Please output exactly the part of the records below that opens with the line containing "XLM → USDC**" and closes with the line containing "- Submit the form", both lines included, and nothing else.

(Beginning of Task data)

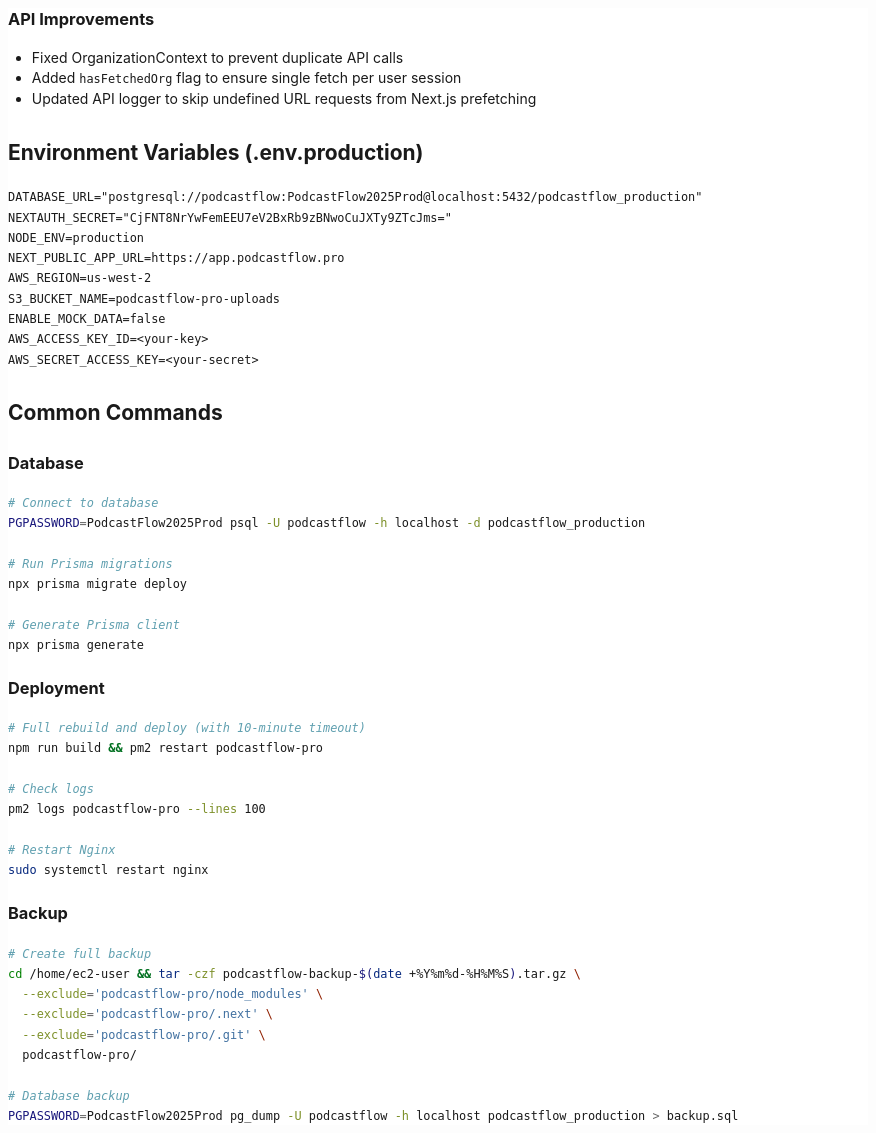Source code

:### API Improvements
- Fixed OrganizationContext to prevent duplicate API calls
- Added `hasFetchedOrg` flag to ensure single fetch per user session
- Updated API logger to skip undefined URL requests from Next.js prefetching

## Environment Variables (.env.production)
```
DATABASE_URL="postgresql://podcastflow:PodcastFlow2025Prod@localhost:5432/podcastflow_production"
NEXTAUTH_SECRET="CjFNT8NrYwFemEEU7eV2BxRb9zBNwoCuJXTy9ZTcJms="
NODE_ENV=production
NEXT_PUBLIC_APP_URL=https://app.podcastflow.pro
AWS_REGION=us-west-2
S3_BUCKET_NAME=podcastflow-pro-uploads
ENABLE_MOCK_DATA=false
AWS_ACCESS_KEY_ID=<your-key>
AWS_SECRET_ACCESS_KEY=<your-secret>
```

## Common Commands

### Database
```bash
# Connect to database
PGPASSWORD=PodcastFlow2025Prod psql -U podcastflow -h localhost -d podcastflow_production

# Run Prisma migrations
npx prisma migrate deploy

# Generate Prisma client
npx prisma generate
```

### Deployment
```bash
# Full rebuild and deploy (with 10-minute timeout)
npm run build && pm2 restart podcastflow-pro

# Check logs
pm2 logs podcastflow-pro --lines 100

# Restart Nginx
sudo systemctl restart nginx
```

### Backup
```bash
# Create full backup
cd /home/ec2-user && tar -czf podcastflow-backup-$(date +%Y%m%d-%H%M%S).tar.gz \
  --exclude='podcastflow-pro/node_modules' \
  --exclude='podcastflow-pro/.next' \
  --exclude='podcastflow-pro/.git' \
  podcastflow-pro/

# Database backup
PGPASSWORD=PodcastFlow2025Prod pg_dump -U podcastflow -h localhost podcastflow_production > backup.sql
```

(End of Task data)
(Beginning of Task data)

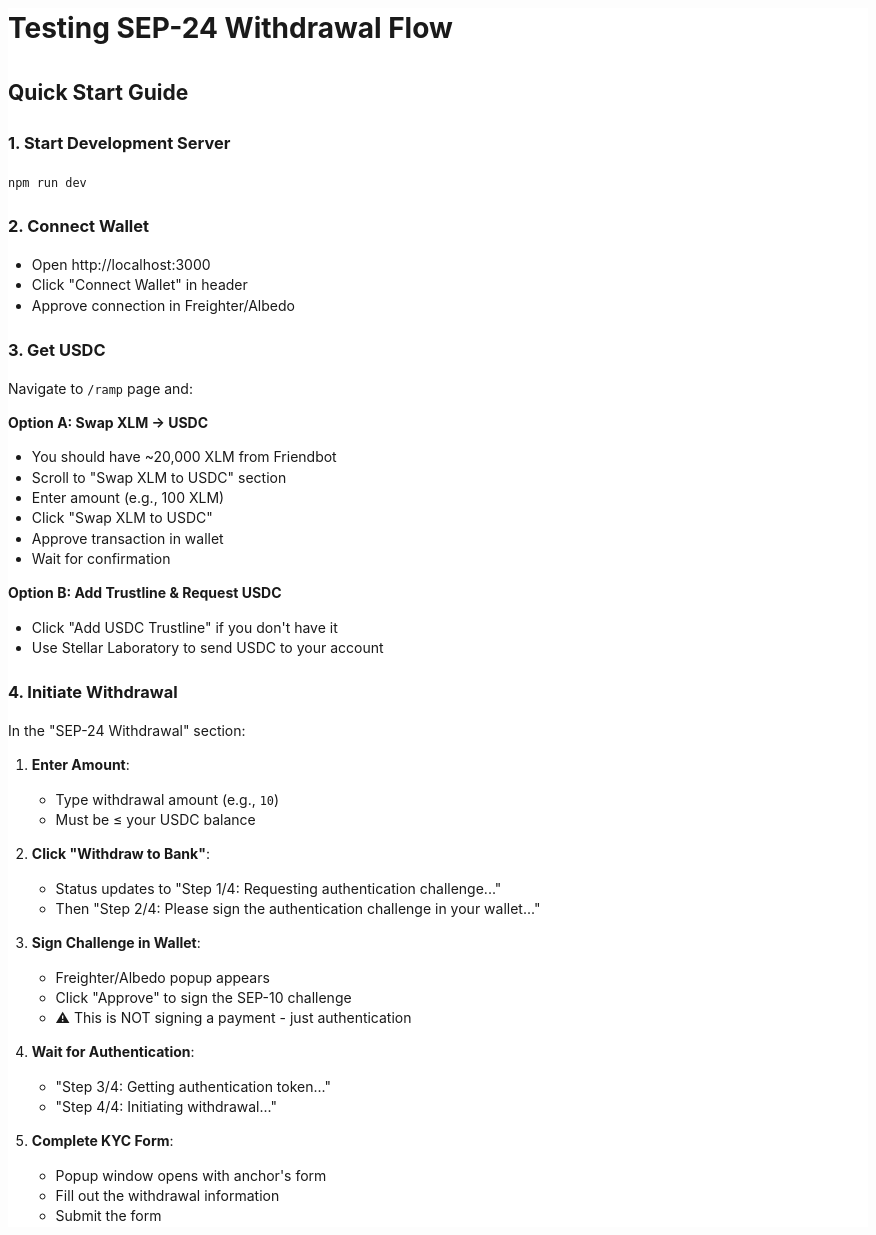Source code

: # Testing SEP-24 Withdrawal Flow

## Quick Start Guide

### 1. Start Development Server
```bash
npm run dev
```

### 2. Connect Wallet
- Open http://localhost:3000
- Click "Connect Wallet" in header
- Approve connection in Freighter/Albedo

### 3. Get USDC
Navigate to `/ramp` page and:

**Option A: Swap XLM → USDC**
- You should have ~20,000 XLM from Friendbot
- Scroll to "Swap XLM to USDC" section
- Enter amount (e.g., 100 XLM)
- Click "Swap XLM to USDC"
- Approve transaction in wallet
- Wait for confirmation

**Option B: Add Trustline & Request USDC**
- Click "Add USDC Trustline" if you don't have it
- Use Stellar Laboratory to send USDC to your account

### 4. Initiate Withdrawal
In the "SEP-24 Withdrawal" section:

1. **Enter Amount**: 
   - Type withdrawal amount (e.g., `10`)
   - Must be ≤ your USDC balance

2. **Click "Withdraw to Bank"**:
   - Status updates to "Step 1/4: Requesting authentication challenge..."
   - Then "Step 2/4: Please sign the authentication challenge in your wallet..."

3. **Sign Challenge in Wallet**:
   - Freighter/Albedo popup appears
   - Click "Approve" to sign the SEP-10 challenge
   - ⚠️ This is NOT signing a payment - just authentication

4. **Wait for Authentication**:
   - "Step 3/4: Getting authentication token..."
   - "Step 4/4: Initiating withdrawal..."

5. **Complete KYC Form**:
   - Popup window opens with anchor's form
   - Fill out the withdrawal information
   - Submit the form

(End of Task data)

[Finished task]
**Option A: Swap XLM → USDC**
- You should have ~20,000 XLM from Friendbot
- Scroll to "Swap XLM to USDC" section
- Enter amount (e.g., 100 XLM)
- Click "Swap XLM to USDC"
- Approve transaction in wallet
- Wait for confirmation

**Option B: Add Trustline & Request USDC**
- Click "Add USDC Trustline" if you don't have it
- Use Stellar Laboratory to send USDC to your account

### 4. Initiate Withdrawal
In the "SEP-24 Withdrawal" section:

1. **Enter Amount**: 
   - Type withdrawal amount (e.g., `10`)
   - Must be ≤ your USDC balance

2. **Click "Withdraw to Bank"**:
   - Status updates to "Step 1/4: Requesting authentication challenge..."
   - Then "Step 2/4: Please sign the authentication challenge in your wallet..."

3. **Sign Challenge in Wallet**:
   - Freighter/Albedo popup appears
   - Click "Approve" to sign the SEP-10 challenge
   - ⚠️ This is NOT signing a payment - just authentication

4. **Wait for Authentication**:
   - "Step 3/4: Getting authentication token..."
   - "Step 4/4: Initiating withdrawal..."

5. **Complete KYC Form**:
   - Popup window opens with anchor's form
   - Fill out the withdrawal information
   - Submit the form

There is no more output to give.